Kerryn Phelps still on track to secure Wentworth as postal vote count continues

Independent Kerry Phelps is still tracking to claim a historic by-election win despite postal votes giving the coalition hope it could hang on to Wentworth.

Dr Phelps claimed victory on Saturday night when she achieved an unprecedented swing of more than 20 per cent against the Liberal Party in the eastern Sydney seat.

But that changed on Sunday as the margin between the two narrowed to 1186 votes while postal ballots were still being counted.

Prime Minister Scott Morrison holds out hope candidate Dave Sharma could still snatch a win in the traditional Liberal Party stronghold

Mr Morrison told reporters on Sunday the result was not final and would depend on the postal vote count.

But he said it was clear the electorate was furious about Malcolm Turnbull, who had been the member for Wentworth since 2004, being ousted as prime minister in August.

Kerryn Phelps opens up on her historic win.

“Liberal voters expressed their anger at the parliamentary Liberal Party … and we copped that fairly on the chin,” Mr Morrison said.

“The events of two months ago angered and outraged many Liberals and particularly those in the seat of Wentworth.”

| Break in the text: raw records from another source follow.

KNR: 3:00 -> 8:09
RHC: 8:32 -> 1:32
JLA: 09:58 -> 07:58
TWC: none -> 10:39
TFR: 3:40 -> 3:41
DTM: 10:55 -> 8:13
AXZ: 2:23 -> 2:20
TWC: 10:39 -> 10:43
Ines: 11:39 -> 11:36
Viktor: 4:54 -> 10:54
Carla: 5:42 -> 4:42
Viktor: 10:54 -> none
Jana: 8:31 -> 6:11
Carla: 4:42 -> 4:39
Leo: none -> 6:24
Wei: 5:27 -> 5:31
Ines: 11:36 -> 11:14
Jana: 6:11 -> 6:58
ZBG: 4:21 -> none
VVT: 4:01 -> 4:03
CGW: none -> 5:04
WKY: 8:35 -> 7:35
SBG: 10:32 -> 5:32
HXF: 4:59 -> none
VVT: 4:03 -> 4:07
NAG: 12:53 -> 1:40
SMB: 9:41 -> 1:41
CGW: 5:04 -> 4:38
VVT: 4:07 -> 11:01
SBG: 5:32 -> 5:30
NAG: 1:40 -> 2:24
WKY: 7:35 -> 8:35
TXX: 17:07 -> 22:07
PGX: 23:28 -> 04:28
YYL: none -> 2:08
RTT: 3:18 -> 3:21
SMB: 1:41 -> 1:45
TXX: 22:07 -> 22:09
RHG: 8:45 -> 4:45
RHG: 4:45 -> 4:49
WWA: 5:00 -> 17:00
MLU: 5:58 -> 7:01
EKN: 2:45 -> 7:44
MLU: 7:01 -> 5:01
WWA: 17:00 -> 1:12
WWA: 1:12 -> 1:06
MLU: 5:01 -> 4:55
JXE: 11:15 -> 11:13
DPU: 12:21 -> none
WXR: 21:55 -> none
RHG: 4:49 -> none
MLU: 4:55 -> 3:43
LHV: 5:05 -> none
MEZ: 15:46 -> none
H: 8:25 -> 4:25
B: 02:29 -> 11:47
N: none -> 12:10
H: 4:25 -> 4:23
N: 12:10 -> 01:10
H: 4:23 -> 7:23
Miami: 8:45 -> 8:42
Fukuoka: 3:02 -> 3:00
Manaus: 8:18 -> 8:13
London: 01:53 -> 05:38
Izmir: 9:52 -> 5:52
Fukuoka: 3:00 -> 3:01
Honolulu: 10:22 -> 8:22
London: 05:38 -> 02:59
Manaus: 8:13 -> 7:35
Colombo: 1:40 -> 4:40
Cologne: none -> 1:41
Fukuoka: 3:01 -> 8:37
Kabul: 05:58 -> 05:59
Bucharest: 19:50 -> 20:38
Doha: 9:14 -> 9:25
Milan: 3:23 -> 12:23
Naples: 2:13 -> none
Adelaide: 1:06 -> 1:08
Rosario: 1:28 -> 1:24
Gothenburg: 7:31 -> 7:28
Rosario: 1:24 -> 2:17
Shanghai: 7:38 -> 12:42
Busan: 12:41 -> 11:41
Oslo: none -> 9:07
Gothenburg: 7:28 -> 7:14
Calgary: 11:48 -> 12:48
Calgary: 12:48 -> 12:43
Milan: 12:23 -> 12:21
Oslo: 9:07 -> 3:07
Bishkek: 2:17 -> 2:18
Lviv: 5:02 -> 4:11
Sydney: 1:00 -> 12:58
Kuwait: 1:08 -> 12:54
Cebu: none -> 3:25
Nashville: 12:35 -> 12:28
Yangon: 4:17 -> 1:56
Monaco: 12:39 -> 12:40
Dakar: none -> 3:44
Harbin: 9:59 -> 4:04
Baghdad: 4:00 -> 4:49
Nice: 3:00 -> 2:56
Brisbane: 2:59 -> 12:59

ABC election analyst Antony Green, who called the win for Dr Phelps on Saturday night, said the count for four pre-poll booths and postal votes was done late on the night.

He said voting booths skewed to Dr Phelps on Saturday, showing there had a been a late surge for her.

Liberal Candidate for Wentworth Dave Sharma could still pull a win out of the hat.

Liberal Candidate for Wentworth Dave Sharma could still pull a win out of the hat.


If Dr Phelps is confirmed the winner, there will be a cross bench of six members in the House of Representatives, with Labor holding 69 seats and the coalition one short of a majority with 75.

She said running in the by-election was the “farthest thing from my mind” until Mr Turnbull was dumped as prime minister.

“Everywhere I went in the streets in the eastern suburbs, somebody would come up to me and say, ‘Would you please have a run at Wentworth?’,” Dr Phelps told ABC TV on Sunday.

Despite heading towards a minority government, Mr Morrison has talked up the coalition’s relationship with the crossbenchers.

“What I will continue to do is be working closely with the crossbenchers, as I have been doing, because … we have been at 75 (seats), not 76, since the former prime minister resigned,” Mr Morrison said.

Reaction to the by-election result from crossbench members has been mixed, with Bob Katter and Rebekha Sharkie joining Dr Phelps in saying they would prefer to see the government run its full term.

Independent Andrew Wilkie said he would not guarantee confidence, while fellow crossbencher Cathy McGowan is yet to comment.

But Greens MP Adam Bandt said an election had to be called and the “the sooner we turf out this rotten government, the better”.

Dr Phelps said she would set two priorities as an MP: action on climate change and getting asylum seeker children off Nauru.

She might also lend support for a national integrity commission that has been promoted by Labor, the Greens and crossbenchers for some time.